The essence of this book is not the suffering that she has experienced in life, but what the suffering has made her: a happy and strong person. The story of Müller’s life gives readers strength, hope, positive energy, and courage to live for the future. It encourages people to question life and themselves, again and again, to conquer their own fears, and believe in their dreams. It shows how just because some things have always been a certain way, they do not have to stay that way.

“Life is a constant process. Nothing stops. Everyone and everything evolves. By regularly questioning something, you can determine whether everything is right in your life. Whether the things that fill your own life, the environment, the people make you happy. If not, it’s time to act and make a difference,” Müller says.

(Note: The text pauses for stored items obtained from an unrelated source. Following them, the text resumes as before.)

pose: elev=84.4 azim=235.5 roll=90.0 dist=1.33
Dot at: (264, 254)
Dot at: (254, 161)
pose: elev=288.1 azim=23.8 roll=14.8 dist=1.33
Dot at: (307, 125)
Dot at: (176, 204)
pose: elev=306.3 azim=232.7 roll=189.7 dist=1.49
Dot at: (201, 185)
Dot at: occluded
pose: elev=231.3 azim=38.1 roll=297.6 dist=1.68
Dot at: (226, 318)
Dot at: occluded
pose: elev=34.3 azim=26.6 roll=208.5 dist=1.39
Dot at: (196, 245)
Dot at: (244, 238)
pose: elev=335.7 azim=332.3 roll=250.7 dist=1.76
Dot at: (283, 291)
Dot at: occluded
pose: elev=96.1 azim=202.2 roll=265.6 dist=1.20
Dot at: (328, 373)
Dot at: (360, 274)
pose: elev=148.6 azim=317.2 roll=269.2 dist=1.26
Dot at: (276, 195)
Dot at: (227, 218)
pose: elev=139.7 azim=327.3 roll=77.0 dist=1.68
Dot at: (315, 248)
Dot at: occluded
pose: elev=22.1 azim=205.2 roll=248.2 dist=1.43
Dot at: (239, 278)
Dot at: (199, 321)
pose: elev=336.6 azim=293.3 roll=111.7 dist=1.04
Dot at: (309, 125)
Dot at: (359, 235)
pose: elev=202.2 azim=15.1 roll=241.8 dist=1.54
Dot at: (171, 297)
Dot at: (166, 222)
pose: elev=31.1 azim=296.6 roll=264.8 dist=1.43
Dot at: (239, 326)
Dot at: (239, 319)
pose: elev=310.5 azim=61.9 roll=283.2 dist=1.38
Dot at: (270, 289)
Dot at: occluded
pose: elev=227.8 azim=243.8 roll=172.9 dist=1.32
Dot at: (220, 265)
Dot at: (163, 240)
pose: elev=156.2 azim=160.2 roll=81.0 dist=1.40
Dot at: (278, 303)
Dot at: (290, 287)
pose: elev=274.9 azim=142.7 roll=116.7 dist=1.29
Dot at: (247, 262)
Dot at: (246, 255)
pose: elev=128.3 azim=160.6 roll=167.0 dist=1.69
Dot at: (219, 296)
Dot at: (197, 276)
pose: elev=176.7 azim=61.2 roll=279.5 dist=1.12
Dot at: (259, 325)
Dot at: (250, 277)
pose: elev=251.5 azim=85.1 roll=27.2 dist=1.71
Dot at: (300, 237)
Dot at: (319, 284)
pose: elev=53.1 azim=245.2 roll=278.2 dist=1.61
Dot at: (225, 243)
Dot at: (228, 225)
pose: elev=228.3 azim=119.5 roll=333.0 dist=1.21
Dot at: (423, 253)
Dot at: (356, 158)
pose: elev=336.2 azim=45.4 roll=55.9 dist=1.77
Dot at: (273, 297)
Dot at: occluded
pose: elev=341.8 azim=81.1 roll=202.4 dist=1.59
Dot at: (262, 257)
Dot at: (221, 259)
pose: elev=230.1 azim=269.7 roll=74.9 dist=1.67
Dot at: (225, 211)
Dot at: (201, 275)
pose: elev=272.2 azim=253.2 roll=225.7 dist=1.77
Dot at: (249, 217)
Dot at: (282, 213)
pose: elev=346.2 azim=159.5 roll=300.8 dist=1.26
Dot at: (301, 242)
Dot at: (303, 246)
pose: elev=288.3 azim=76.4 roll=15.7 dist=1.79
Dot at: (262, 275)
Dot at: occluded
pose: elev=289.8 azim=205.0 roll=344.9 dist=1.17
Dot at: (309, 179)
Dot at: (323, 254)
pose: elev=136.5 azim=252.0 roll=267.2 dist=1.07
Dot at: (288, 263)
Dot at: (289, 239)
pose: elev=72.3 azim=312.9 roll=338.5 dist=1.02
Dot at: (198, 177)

Phoenix Daughter – Hope Was My Way is Müller’s second book to be published in Việt Nam, after the success of her previous best-selling book about her mother, Lo-Anh – From the Life of a Phoenix released in Vietnamese in 2018.

***

Fulbright Speakers’ Series is a quest for knowledge and understanding with diverse incisive viewpoints of prominent authors, both in Vietnam and globally, venturing into a myriad of topics ranging from development history and current Vietnam in the context of globalization, to the importance of mental health in being a compassionate community member.

About the speaker:

Müller was the fifth child of a Vietnamese mother and a French father, growing up in abject poverty in a French village in the 1960s. Her father was a sadist, and she was raised in a heavily racist environment.

However, Müller did not give up where others might have fallen. She inherited from her Vietnamese mother, Loan (Lo-Anh), the will to live and the courage to keep moving forward, even when life seemed unbearable.

After graduating from high school, she studied languages (German, English and Russian) at Francois Rabelais University (France) and the Centre d’Etudes Pratiques de Langues Vivantes (France).

Since 1985, she has worked in Germany as an interpreter and translator. Together with her mother, Đậu Thị Cúc (Loan), Müller traveled to Southeast Asia in the 1990s and learned about her Vietnamese roots.

In May 2016, the author established the Loan Stiftung charity fund, which specializes in educational projects for ethnic minority children in remote mountainous areas of Vietnam.